**Problem to solve**
Retype each line of the material exactly, please, skipping any picture in it.
************
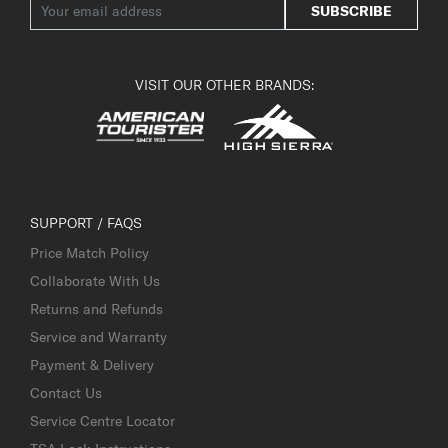
SUBSCRIBE
VISIT OUR OTHER BRANDS:
SUPPORT / FAQS
Price Match Policy
Collaborate With Us
Returns and Refunds
Service and Warranty
Payment & Delivery
Contact Us
Service Centre Locator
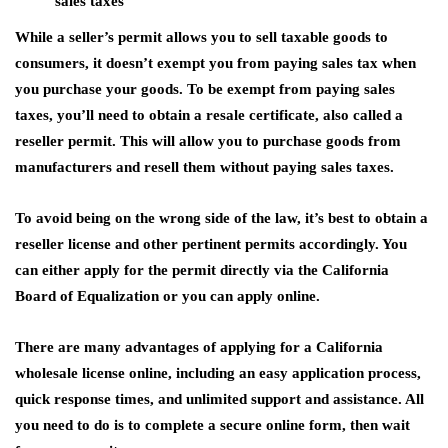
sales taxes
While a seller’s permit allows you to sell taxable goods to
consumers, it doesn’t exempt you from paying sales tax when
you purchase your goods. To be exempt from paying sales
taxes, you’ll need to obtain a resale certificate, also called a
reseller permit. This will allow you to purchase goods from
manufacturers and resell them without paying sales taxes.
To avoid being on the wrong side of the law, it’s best to obtain a
reseller license and other pertinent permits accordingly. You
can either apply for the permit directly via the California
Board of Equalization or you can apply online.
There are many advantages of applying for a California
wholesale license online, including an easy application process,
quick response times, and unlimited support and assistance. All
you need to do is to complete a secure online form, then wait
************
**Answer to the problem**
SUBSCRIBE
VISIT OUR OTHER BRANDS:
SUPPORT / FAQS
Price Match Policy
Collaborate With Us
Returns and Refunds
Service and Warranty
Payment & Delivery
Contact Us
Service Centre Locator
sales taxes
While a seller’s permit allows you to sell taxable goods to
consumers, it doesn’t exempt you from paying sales tax when
you purchase your goods. To be exempt from paying sales
taxes, you’ll need to obtain a resale certificate, also called a
reseller permit. This will allow you to purchase goods from
manufacturers and resell them without paying sales taxes.
To avoid being on the wrong side of the law, it’s best to obtain a
reseller license and other pertinent permits accordingly. You
can either apply for the permit directly via the California
Board of Equalization or you can apply online.
There are many advantages of applying for a California
wholesale license online, including an easy application process,
quick response times, and unlimited support and assistance. All
you need to do is to complete a secure online form, then wait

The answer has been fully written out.